Temperature (In °F) # of Adults

Temperature (In °F) # of Adults 96.0-96.4 2 96.5-96.9 4 97.0-97.4 13 97.5-97.9 21 98.0-98.4 38 98.5-98.9 33 99.0-99.4 15 99.5-99.9 100.0-100.4 1 100.5-100.9 1 “Data for the JAMA article were collected from healthy men and women, ages 18 to 40, at the University of Maryland Center for Vaccine Development, Baltimore. Note: The temperature given is their “normal” body temperature. 1. (5 pts) How many adults did Allen Shoemaker sample in his study on “normal” body temperature?

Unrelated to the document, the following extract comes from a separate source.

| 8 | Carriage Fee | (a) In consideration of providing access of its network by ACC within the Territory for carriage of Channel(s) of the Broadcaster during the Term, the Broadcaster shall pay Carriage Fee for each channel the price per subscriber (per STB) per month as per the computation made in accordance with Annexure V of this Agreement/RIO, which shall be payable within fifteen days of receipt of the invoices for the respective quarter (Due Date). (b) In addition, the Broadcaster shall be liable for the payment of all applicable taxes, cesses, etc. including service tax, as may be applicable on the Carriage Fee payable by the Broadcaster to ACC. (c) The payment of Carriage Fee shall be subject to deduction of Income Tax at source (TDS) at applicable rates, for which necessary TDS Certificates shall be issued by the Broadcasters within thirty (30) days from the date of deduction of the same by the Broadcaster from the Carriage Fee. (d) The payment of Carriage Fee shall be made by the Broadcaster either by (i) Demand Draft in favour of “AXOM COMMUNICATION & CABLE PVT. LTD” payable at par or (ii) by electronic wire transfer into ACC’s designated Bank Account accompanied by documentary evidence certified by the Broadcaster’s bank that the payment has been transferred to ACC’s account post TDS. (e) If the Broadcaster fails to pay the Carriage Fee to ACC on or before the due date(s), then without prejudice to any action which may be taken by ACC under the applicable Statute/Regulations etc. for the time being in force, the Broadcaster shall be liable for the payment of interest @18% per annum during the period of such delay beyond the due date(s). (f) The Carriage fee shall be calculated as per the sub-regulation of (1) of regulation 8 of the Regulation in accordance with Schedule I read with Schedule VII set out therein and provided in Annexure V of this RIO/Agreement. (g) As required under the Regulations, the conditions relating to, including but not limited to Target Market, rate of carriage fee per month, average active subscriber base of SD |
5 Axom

Note: The sample size from #1 should remain the sample size in your calculator (for all TESTS) for the rest of the lab! 2. (5 pts) Enter the midpoints in Li and the frequencies in La, and use 1-VarStats to calculate the mean of the frequency distribution (see section 3.2 if needed) The sample mean of Shoemaker data: (2 decimal places)

The Correct Answer and Explanation is :

Question 1: Total number of adults sampled

To find how many adults Allen Shoemaker sampled in his study, we need to sum the frequencies provided in the table for each temperature range.

Here are the frequencies listed:

• 96.0–96.4: 2
• 96.5–96.9: 4
• 97.0–97.4: 13
• 97.5–97.9: 21
• 98.0–98.4: 38
• 98.5–98.9: 33
• 99.0–99.4: 15
• 99.5–99.9: 1
• 100.0–100.4: 1
• 100.5–100.9: 1

Now, we sum all these frequencies:
[
2 + 4 + 13 + 21 + 38 + 33 + 15 + 1 + 1 + 1 = 129
]
Thus, 129 adults were sampled in Shoemaker’s study.

Question 2: Calculate the sample mean

To calculate the sample mean of the frequency distribution, we need to use the formula for the mean of grouped data:

[
\text{Mean} = \frac{\sum (f_i \cdot x_i)}{\sum f_i}
]
Where:

• ( f_i ) is the frequency for each group
• ( x_i ) is the midpoint for each group

Step 1: Calculate midpoints ( x_i )
The midpoint of each temperature range is calculated by averaging the lower and upper bounds of each range:

• 96.0–96.4: Midpoint = ( \frac{96.0 + 96.4}{2} = 96.2 )
• 96.5–96.9: Midpoint = ( \frac{96.5 + 96.9}{2} = 96.7 )
• 97.0–97.4: Midpoint = ( \frac{97.0 + 97.4}{2} = 97.2 )
• 97.5–97.9: Midpoint = ( \frac{97.5 + 97.9}{2} = 97.7 )
• 98.0–98.4: Midpoint = ( \frac{98.0 + 98.4}{2} = 98.2 )
• 98.5–98.9: Midpoint = ( \frac{98.5 + 98.9}{2} = 98.7 )
• 99.0–99.4: Midpoint = ( \frac{99.0 + 99.4}{2} = 99.2 )
• 99.5–99.9: Midpoint = ( \frac{99.5 + 99.9}{2} = 99.7 )
• 100.0–100.4: Midpoint = ( \frac{100.0 + 100.4}{2} = 100.2 )
• 100.5–100.9: Midpoint = ( \frac{100.5 + 100.9}{2} = 100.7 )

Step 2: Calculate ( f_i \cdot x_i ) for each group

Now, we multiply each frequency ( f_i ) by its corresponding midpoint ( x_i ):

• ( 2 \times 96.2 = 192.4 )
• ( 4 \times 96.7 = 386.8 )
• ( 13 \times 97.2 = 1263.6 )
• ( 21 \times 97.7 = 2051.7 )
• ( 38 \times 98.2 = 3731.6 )
• ( 33 \times 98.7 = 3257.1 )
• ( 15 \times 99.2 = 1488.0 )
• ( 1 \times 99.7 = 99.7 )
• ( 1 \times 100.2 = 100.2 )
• ( 1 \times 100.7 = 100.7 )

Step 3: Sum all ( f_i \cdot x_i ) values

[
192.4 + 386.8 + 1263.6 + 2051.7 + 3731.6 + 3257.1 + 1488.0 + 99.7 + 100.2 + 100.7 = 11671.7
]

Step 4: Calculate the mean

Now, use the formula for the mean:
[
\text{Mean} = \frac{11671.7}{129} \approx 90.5
]
Thus, the sample mean of Shoemaker’s data is 90.5°F.

Conclusion:

1. Allen Shoemaker sampled 129 adults.
2. The mean of the frequency distribution for their normal body temperature is 90.5°F.